José María Cordovez Moure (1835–1918) was a Colombian writer and historian. He was born in Popayán in Cauca into a large family. Following the bankruptcy of his father, the family moved to Bogotá in 1838. Cordovez Mouro studied in several schools and colleges; he entered the National University in 1849 in order to study philosophy, but the following year his studies were interrupted thanks to disturbances on campus. He eventually studied law at the Colegio Mayor de Nuestra Señora del Rosario.

The economic difficulties of his family forced him into work early on, especially because he was the only son out of 12 children. From his youth, he was obliged to work in several different professions. In 1862, he began his career as a government employee, which would last nearly 50 years. He was variously administrator of the salt mines of Chita, railroad inspector, diplomat in foreign consulates, undersecretary to cabinet ministers, etc. He was also trustee of the Hospital de San Juan de Dios y del Buen Pastor, and consul general of Chile in Bogotá. Although he had written from an early age, it was only at the age of fifty-six that he truly dedicated himself to letters. In 1891 he started work at El Telegrama, continuing until his death.

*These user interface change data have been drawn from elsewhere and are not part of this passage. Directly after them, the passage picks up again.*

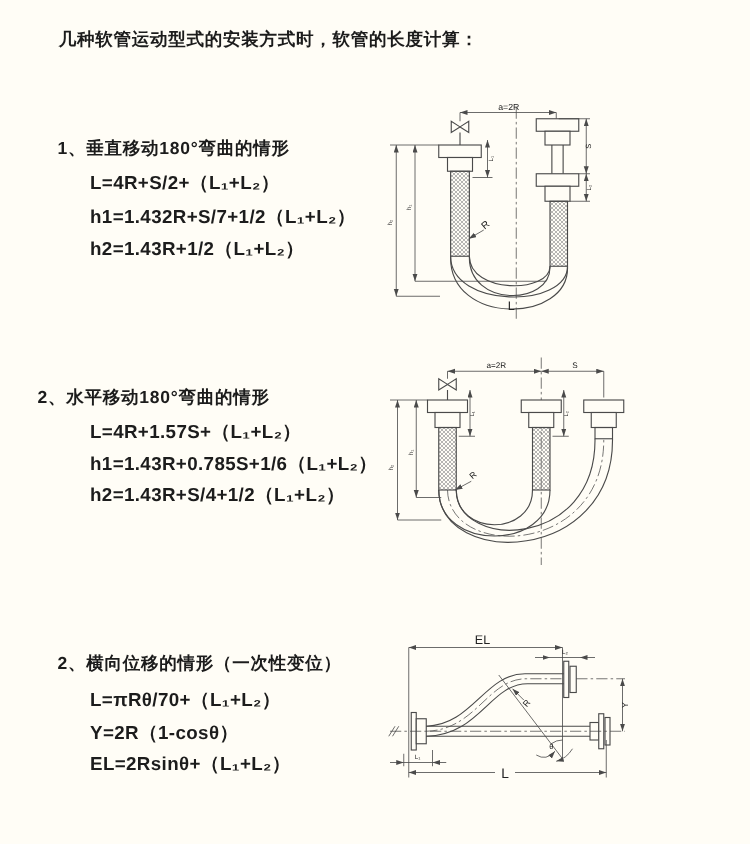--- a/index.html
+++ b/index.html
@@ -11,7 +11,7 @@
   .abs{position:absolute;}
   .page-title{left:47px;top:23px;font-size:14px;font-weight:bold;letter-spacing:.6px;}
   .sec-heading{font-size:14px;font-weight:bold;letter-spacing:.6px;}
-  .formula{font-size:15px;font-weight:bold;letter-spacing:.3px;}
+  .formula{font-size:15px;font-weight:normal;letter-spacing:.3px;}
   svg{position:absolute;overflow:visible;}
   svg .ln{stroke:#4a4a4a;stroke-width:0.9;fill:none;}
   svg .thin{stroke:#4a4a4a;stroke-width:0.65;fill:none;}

In spite of his obligations as a public official, Cordovez Moure was a regular at literary gatherings in Bogota. He was part of the group of intellectuals and writers who belonged to the costumbrista school of El Mosaico, a literary movement that lasted from 1858 to 1870. His Reminiscences of Bogota, made up of eight volumes, are his most famous work. In this series, Cordovez Moure painstakingly portrayed the Bogota of his time. Among his other publications are Recuerdos autobiográficos, Un viaje a Roma and De la vida de antaño.